In currency markets, the dollar was last off 0.1 per cent against the yen, changing hands at 109.70 yen per dollar, also in thin trade.

The greenback hit a year-to-date high of 110.00 yen against the Japanese currency after the BoJ kept its policy on hold the previous day.

Sterling hit a fresh 11-week high against the dollar, rising to $1.3094, on bets that a no-deal Brexit can be avoided if parliament exerts greater control over the process.

The euro was basically flat at $1.1383. It has lost more than 1.5 per cent since climbing to a three-month high of $1.1570 on January 10.

The Australian dollar suffered a setback when a hike in mortgage rates by one of the country's major banks added to the case for a cut in official rates, even as domestic job data showed a still solid labour market.

The Aussie dollar skidded to $0.7100, unwinding all of a data-inspired jump to $0.7168.

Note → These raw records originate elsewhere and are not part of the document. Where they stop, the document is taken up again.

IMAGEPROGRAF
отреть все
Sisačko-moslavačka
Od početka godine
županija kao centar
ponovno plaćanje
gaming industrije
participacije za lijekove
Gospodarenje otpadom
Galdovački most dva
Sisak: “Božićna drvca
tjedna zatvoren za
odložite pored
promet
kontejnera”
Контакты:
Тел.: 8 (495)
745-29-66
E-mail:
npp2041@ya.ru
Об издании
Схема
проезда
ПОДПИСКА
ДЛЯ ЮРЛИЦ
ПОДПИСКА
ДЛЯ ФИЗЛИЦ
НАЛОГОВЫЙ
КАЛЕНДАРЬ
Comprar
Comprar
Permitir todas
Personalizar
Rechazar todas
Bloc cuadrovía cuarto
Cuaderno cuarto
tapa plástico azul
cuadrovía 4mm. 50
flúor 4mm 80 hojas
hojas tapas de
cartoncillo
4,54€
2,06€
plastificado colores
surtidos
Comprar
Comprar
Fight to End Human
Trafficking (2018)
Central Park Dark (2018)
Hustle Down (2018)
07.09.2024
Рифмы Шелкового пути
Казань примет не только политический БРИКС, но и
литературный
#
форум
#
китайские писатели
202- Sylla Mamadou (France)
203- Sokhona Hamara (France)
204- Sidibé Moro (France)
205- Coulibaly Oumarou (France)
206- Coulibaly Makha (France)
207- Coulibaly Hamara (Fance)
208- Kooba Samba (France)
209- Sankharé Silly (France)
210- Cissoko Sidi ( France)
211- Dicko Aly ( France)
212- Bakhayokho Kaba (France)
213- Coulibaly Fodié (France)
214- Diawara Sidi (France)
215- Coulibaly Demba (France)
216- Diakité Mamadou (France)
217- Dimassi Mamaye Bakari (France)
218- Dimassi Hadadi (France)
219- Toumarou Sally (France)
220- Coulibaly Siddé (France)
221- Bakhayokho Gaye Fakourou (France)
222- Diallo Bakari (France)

The yield on benchmark 10-year Treasury notes fell to 2.746 per cent, compared with its US close of 2.755 per cent on Wednesday.

In commodity markets, oil prices declined on Thursday amid lingering concerns over slowing global economic growth that may limit fuel demand and after a surprise build in US crude inventories.

US West Texas Intermediate (WTI) crude futures fell 0.5 per cent to $52.38 a barrel, while Brent crude futures were last down 0.4 per cent at $60.87.

Gold held steady, supported by a softer dollar. Spot gold was last traded at $1282.10 per ounce.